• [SUPPLIED MATERIAL]:

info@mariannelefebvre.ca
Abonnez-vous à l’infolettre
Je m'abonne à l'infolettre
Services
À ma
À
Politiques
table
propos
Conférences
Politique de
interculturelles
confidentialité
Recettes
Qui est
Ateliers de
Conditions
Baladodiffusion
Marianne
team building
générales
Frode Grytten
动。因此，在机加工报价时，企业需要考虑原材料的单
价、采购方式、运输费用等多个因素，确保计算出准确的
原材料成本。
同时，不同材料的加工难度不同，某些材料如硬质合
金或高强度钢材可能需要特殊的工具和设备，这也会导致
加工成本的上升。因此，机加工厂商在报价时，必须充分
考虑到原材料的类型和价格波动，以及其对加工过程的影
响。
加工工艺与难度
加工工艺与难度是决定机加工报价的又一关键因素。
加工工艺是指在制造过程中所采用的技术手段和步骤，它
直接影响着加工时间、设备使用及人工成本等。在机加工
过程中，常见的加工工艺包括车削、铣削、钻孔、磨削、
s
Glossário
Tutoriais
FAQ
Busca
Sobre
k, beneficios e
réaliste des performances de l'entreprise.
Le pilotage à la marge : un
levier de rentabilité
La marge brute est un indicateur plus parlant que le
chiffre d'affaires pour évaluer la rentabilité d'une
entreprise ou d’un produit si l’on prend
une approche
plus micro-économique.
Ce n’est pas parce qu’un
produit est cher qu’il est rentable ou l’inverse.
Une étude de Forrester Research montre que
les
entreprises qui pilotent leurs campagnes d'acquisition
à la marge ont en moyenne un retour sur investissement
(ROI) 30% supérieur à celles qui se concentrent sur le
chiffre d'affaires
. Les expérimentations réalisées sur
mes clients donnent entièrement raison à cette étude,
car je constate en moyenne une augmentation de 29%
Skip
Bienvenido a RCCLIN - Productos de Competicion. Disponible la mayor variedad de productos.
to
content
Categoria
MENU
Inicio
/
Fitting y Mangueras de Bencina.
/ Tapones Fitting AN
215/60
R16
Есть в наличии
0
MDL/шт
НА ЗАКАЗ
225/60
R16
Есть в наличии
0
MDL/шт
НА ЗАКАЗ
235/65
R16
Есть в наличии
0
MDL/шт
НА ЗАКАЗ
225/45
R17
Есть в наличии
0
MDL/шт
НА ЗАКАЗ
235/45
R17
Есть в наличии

• [ASSIGNED TASK]: Can you put every line of the data above into a JSON array of strings, with one string per line and no blank lines?

• [ANSWER FOR THE TASK]:
[
  "info@mariannelefebvre.ca",
  "Abonnez-vous à l’infolettre",
  "Je m'abonne à l'infolettre",
  "Services",
  "À ma",
  "À",
  "Politiques",
  "table",
  "propos",
  "Conférences",
  "Politique de",
  "interculturelles",
  "confidentialité",
  "Recettes",
  "Qui est",
  "Ateliers de",
  "Conditions",
  "Baladodiffusion",
  "Marianne",
  "team building",
  "générales",
  "Frode Grytten",
  "动。因此，在机加工报价时，企业需要考虑原材料的单",
  "价、采购方式、运输费用等多个因素，确保计算出准确的",
  "原材料成本。",
  "同时，不同材料的加工难度不同，某些材料如硬质合",
  "金或高强度钢材可能需要特殊的工具和设备，这也会导致",
  "加工成本的上升。因此，机加工厂商在报价时，必须充分",
  "考虑到原材料的类型和价格波动，以及其对加工过程的影",
  "响。",
  "加工工艺与难度",
  "加工工艺与难度是决定机加工报价的又一关键因素。",
  "加工工艺是指在制造过程中所采用的技术手段和步骤，它",
  "直接影响着加工时间、设备使用及人工成本等。在机加工",
  "过程中，常见的加工工艺包括车削、铣削、钻孔、磨削、",
  "s",
  "Glossário",
  "Tutoriais",
  "FAQ",
  "Busca",
  "Sobre",
  "k, beneficios e",
  "réaliste des performances de l'entreprise.",
  "Le pilotage à la marge : un",
  "levier de rentabilité",
  "La marge brute est un indicateur plus parlant que le",
  "chiffre d'affaires pour évaluer la rentabilité d'une",
  "entreprise ou d’un produit si l’on prend",
  "une approche",
  "plus micro-économique.",
  "Ce n’est pas parce qu’un",
  "produit est cher qu’il est rentable ou l’inverse.",
  "Une étude de Forrester Research montre que",
  "les",
  "entreprises qui pilotent leurs campagnes d'acquisition",
  "à la marge ont en moyenne un retour sur investissement",
  "(ROI) 30% supérieur à celles qui se concentrent sur le",
  "chiffre d'affaires",
  ". Les expérimentations réalisées sur",
  "mes clients donnent entièrement raison à cette étude,",
  "car je constate en moyenne une augmentation de 29%",
  "Skip",
  "Bienvenido a RCCLIN - Productos de Competicion. Disponible la mayor variedad de productos.",
  "to",
  "content",
  "Categoria",
  "MENU",
  "Inicio",
  "/",
  "Fitting y Mangueras de Bencina.",
  "/ Tapones Fitting AN",
  "215/60",
  "R16",
  "Есть в наличии",
  "0",
  "MDL/шт",
  "НА ЗАКАЗ",
  "225/60",
  "R16",
  "Есть в наличии",
  "0",
  "MDL/шт",
  "НА ЗАКАЗ",
  "235/65",
  "R16",
  "Есть в наличии",
  "0",
  "MDL/шт",
  "НА ЗАКАЗ",
  "225/45",
  "R17",
  "Есть в наличии",
  "0",
  "MDL/шт",
  "НА ЗАКАЗ",
  "235/45",
  "R17",
  "Есть в наличии"
]